Bien loin, donc, de la manifestation la plus spectaculaire – et la plus connue – de l’épilepsie : la crise généralisée. Celle-ci ne concerne que 25 % des crises et touche l’ensemble du cerveau. Elle se caractérise par une perte de conscience, un raidissement du corps, des spasmes de plus en plus amples... Mais pour impressionnante qu’elle soit, elle ne nécessite pas toujours d’appeler les urgences (voir encadré). Dans la plupart des cas, quelques précautions et un peu de repos suffisent !

Conséquences et stigmatisation

Les conséquences de l’épilepsie sont toutefois assez lourdes au quotidien : les crises à répétition peuvent être à l’origine d’altération cognitive ou d’accidents. Dans certaines conditions (arrêt du traitement, infection, prise de toxiques...), le patient risque également une crise trop prolongée, de plus de 5 minutes, qui peut déboucher sur un  » état de mal  » engageant le pronostic vital.
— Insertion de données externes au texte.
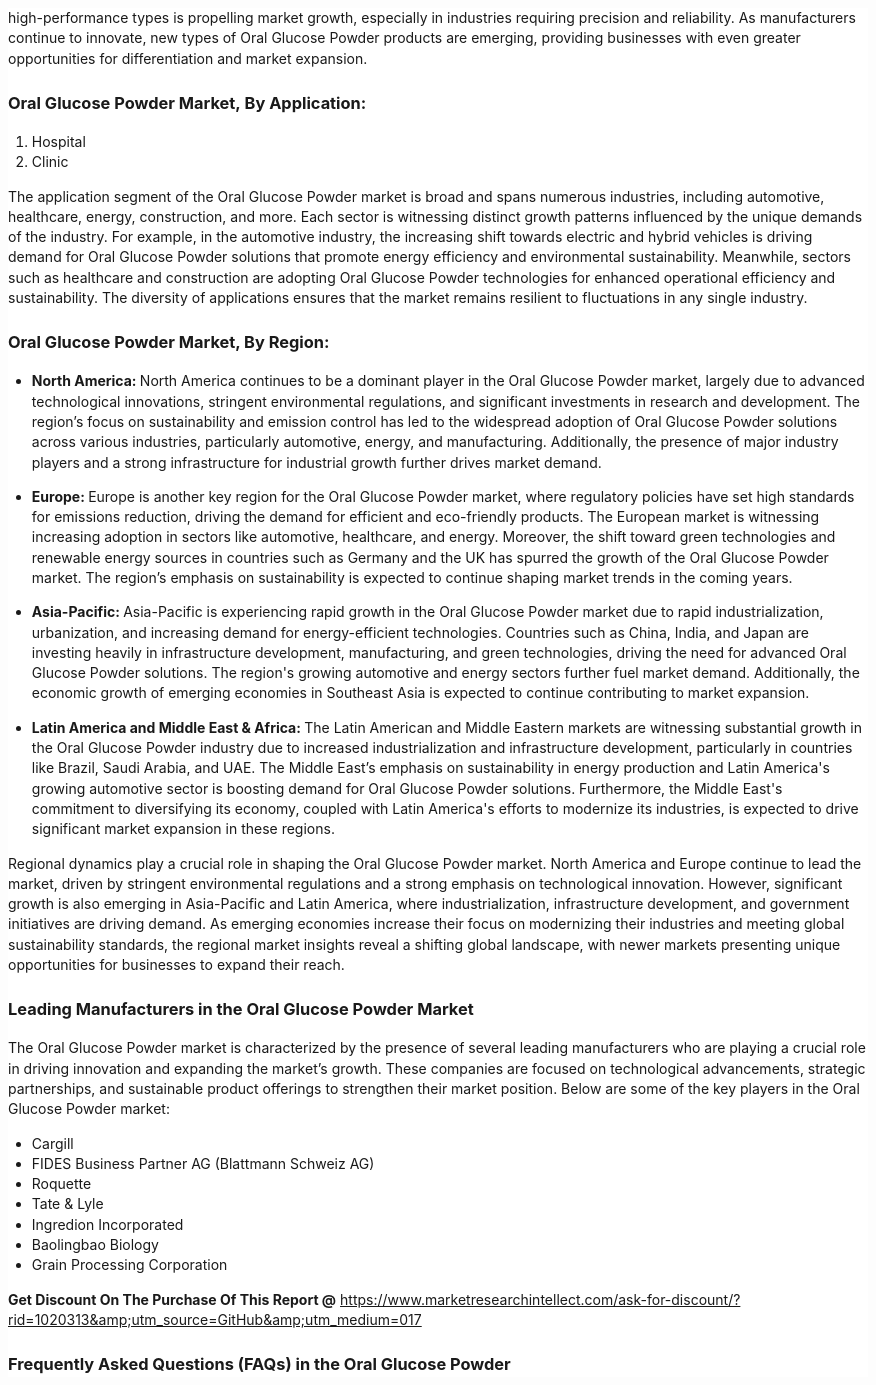high-performance types is propelling market growth, especially in industries requiring precision and reliability. As manufacturers continue to innovate, new types of Oral Glucose Powder products are emerging, providing businesses with even greater opportunities for differentiation and market expansion.</p><h3>Oral Glucose Powder Market,&nbsp;By Application:</h3><ol><li>Hospital<li> Clinic</li></ol><p>The application segment of the Oral Glucose Powder market is broad and spans numerous industries, including automotive, healthcare, energy, construction, and more. Each sector is witnessing distinct growth patterns influenced by the unique demands of the industry. For example, in the automotive industry, the increasing shift towards electric and hybrid vehicles is driving demand for Oral Glucose Powder solutions that promote energy efficiency and environmental sustainability. Meanwhile, sectors such as healthcare and construction are adopting Oral Glucose Powder technologies for enhanced operational efficiency and sustainability. The diversity of applications ensures that the market remains resilient to fluctuations in any single industry.</p><h3>Oral Glucose Powder Market, By Region:</h3><ul><li><p><strong>North America:&nbsp;</strong>North America continues to be a dominant player in the Oral Glucose Powder market, largely due to advanced technological innovations, stringent environmental regulations, and significant investments in research and development. The region&rsquo;s focus on sustainability and emission control has led to the widespread adoption of Oral Glucose Powder solutions across various industries, particularly automotive, energy, and manufacturing. Additionally, the presence of major industry players and a strong infrastructure for industrial growth further drives market demand.</p></li><li><p><strong><strong>Europe:&nbsp;</strong></strong>Europe is another key region for the Oral Glucose Powder market, where regulatory policies have set high standards for emissions reduction, driving the demand for efficient and eco-friendly products. The European market is witnessing increasing adoption in sectors like automotive, healthcare, and energy. Moreover, the shift toward green technologies and renewable energy sources in countries such as Germany and the UK has spurred the growth of the Oral Glucose Powder market. The region&rsquo;s emphasis on sustainability is expected to continue shaping market trends in the coming years.</p></li><li><p><strong><strong>Asia-Pacific:&nbsp;</strong></strong>Asia-Pacific is experiencing rapid growth in the Oral Glucose Powder market due to rapid industrialization, urbanization, and increasing demand for energy-efficient technologies. Countries such as China, India, and Japan are investing heavily in infrastructure development, manufacturing, and green technologies, driving the need for advanced Oral Glucose Powder solutions. The region's growing automotive and energy sectors further fuel market demand. Additionally, the economic growth of emerging economies in Southeast Asia is expected to continue contributing to market expansion.</p></li><li><p><strong><strong>Latin America and Middle East &amp; Africa:&nbsp;</strong></strong>The Latin American and Middle Eastern markets are witnessing substantial growth in the Oral Glucose Powder industry due to increased industrialization and infrastructure development, particularly in countries like Brazil, Saudi Arabia, and UAE. The Middle East&rsquo;s emphasis on sustainability in energy production and Latin America's growing automotive sector is boosting demand for Oral Glucose Powder solutions. Furthermore, the Middle East's commitment to diversifying its economy, coupled with Latin America's efforts to modernize its industries, is expected to drive significant market expansion in these regions.</p></li></ul><p>Regional dynamics play a crucial role in shaping the Oral Glucose Powder market. North America and Europe continue to lead the market, driven by stringent environmental regulations and a strong emphasis on technological innovation. However, significant growth is also emerging in Asia-Pacific and Latin America, where industrialization, infrastructure development, and government initiatives are driving demand. As emerging economies increase their focus on modernizing their industries and meeting global sustainability standards, the regional market insights reveal a shifting global landscape, with newer markets presenting unique opportunities for businesses to expand their reach.</p><h3><strong>Leading Manufacturers in the Oral Glucose Powder Market</strong></h3><p>The Oral Glucose Powder market is characterized by the presence of several leading manufacturers who are playing a crucial role in driving innovation and expanding the market&rsquo;s growth. These companies are focused on technological advancements, strategic partnerships, and sustainable product offerings to strengthen their market position. Below are some of the key players in the Oral Glucose Powder market:</p></div><div class="article-main__content" data-test-id="publishing-text-block"><ul><li><span class="">Cargill<li> FIDES Business Partner AG (Blattmann Schweiz AG)<li> Roquette<li> Tate & Lyle<li> Ingredion Incorporated<li> Baolingbao Biology<li> Grain Processing Corporation</span></li></ul></div><div class="article-main__content" data-test-id="publishing-text-block"><p><span class="font-[700]"><strong>Get Discount On The Purchase Of This Report @</strong> <a href="https://www.marketresearchintellect.com/ask-for-discount/?rid=1020313&amp;utm_source=GitHub&amp;utm_medium=017" data-fr-linked="true">https://www.marketresearchintellect.com/ask-for-discount/?rid=1020313&amp;utm_source=GitHub&amp;utm_medium=017</a></span></p></div><div class="article-main__content" data-test-id="publishing-text-block"><h3><strong>Frequently Asked Questions (FAQs) in the Oral Glucose Powder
Les médicaments, bien qu’efficaces chez 60 % des patients, entraînent parfois leur lot d’effets secondaires : fatigue, dépression, vertiges, troubles sexuels... La possibilité de conduire une voiture est pour sa part entravée (voir encadré).

Mais il y a pire : encore aujourd’hui, les personnes souffrant d’épilepsie restent stigmatisées.  » Il a été prouvé qu’une personne se présentant comme épileptique souffre de davantage de stéréotypes négatifs qu’un diabétique ou qu’un asthmatique – qui n’est pas à l’abri d’une crise « , détaille Michel Osseman.

Il en résulte parfois des difficultés pour trouver un travail, un embarras de l’employeur, des collègues ou des camarades de classe. D’où le combat des associations relatives à l’épilepsie : informer le grand public, pour dissiper au maximum les craintes et idées fausses.  » Je répète souvent cette phrase de William Lennox, un des grands spécialistes de l’épilepsie, conclut le Dr Osseman : Il n’y a pas d’autre affection que l’épilepsie pour laquelle les préjugés sociaux sont pires que la maladie elle-même. « 

Que faire face à une crise généralisée ?

 » La plupart des épisodes épileptiques ne durent vraiment pas longtemps, même si ces quelques minutes paraîtront très longues pour ceux qui n’y sont pas habitués, reconnaît le Dr Osseman. Face à une crise, il faut simplement veiller à ce que la personne ne se blesse pas, en l’écartant des escaliers ou du mobilier qui pourrait présenter un danger (coins de bureau, etc.). Contrairement à ce qu’on entend souvent, il ne faut rien lui mettre dans la bouche : l’idée selon laquelle la personne en crise risque d’avaler sa langue est complètement fausse ! Au pire, elle la mordra... On peut par contre s’assurer que la personne respire bien et n’a rien de coincé dans la gorge, comme un morceau de sandwich ou un stylo. Mais attention à vos doigts ! J’ai déjà vu de vilaines morsures... « 

En théorie, une crise généralisée dure rarement plus de deux minutes.  » Si les convulsions continuent après 5 minutes, on considère qu’il faut appeler les secours. Sinon, dès que les convulsions s’arrêtent, il suffit de mettre la personne en position latérale de sécurité et d’attendre qu’elle revienne à elle.  » Une première crise nécessite un rendez-vous urgent avec un médecin; s’il ne s’agit  » que  » d’une crise récurrente, il suffira de raccompagner la personne chez elle ou de lui trouver un endroit calme, où elle pourra se reposer un peu.